▸ WHAT THE TASK ASKS
Scan the entries below for the word "Barros", then copy each line that holds it.

--- DATA FOR ANALYSIS Enclosed Below ---

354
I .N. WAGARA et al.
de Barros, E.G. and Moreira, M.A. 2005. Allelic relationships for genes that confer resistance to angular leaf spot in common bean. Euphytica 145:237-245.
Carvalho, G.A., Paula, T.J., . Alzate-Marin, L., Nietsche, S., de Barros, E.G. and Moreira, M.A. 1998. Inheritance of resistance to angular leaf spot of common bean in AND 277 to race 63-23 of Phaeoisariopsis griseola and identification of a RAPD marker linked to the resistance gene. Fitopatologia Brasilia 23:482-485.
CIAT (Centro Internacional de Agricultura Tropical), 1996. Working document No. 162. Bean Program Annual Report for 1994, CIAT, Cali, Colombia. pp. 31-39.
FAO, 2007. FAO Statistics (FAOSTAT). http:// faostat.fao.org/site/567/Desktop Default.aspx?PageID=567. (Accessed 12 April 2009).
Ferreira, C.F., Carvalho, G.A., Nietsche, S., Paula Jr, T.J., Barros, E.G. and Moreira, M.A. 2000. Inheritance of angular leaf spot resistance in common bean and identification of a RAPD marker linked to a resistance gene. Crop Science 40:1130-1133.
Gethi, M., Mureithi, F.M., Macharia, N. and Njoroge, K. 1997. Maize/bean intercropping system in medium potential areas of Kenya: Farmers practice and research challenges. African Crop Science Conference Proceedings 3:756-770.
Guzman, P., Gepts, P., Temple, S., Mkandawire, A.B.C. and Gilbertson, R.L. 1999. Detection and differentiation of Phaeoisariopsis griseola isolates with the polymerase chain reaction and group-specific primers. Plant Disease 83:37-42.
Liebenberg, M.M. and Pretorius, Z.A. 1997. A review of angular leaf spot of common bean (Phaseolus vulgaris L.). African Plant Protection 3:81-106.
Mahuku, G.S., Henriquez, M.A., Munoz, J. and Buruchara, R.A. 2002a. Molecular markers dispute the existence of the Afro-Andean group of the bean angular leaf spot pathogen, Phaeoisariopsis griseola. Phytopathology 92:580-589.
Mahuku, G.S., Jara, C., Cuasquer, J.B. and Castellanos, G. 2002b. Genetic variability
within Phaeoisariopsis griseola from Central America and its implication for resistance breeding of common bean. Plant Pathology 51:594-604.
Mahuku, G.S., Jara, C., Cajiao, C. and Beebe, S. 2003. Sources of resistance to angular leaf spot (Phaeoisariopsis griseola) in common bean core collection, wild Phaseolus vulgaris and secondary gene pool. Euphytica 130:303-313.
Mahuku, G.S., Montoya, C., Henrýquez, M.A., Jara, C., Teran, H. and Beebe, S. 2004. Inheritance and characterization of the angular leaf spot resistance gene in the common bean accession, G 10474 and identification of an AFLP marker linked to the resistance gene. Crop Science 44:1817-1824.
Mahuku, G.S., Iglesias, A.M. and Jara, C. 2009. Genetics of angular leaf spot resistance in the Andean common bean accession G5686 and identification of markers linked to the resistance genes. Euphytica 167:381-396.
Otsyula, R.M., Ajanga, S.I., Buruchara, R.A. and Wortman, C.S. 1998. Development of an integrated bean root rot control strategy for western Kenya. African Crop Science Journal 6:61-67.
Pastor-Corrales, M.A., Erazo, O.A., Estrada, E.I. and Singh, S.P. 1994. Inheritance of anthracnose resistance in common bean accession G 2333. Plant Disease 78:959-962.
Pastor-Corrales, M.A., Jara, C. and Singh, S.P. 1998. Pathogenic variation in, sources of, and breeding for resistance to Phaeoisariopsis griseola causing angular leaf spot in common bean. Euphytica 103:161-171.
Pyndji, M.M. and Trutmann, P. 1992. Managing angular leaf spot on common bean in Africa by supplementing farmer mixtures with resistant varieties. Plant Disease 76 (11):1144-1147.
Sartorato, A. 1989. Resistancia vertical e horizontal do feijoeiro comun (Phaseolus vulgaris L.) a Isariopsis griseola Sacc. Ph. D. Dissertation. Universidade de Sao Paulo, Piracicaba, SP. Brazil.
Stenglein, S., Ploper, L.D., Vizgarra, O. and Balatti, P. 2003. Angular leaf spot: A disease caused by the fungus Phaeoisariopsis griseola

--- End of Enclosed DATA FOR ANALYSIS ---

▸ ANSWER SECTION
de Barros, E.G. and Moreira, M.A. 2005. Allelic relationships for genes that confer resistance to angular leaf spot in common bean. Euphytica 145:237-245.
Carvalho, G.A., Paula, T.J., . Alzate-Marin, L., Nietsche, S., de Barros, E.G. and Moreira, M.A. 1998. Inheritance of resistance to angular leaf spot of common bean in AND 277 to race 63-23 of Phaeoisariopsis griseola and identification of a RAPD marker linked to the resistance gene. Fitopatologia Brasilia 23:482-485.
Ferreira, C.F., Carvalho, G.A., Nietsche, S., Paula Jr, T.J., Barros, E.G. and Moreira, M.A. 2000. Inheritance of angular leaf spot resistance in common bean and identification of a RAPD marker linked to a resistance gene. Crop Science 40:1130-1133.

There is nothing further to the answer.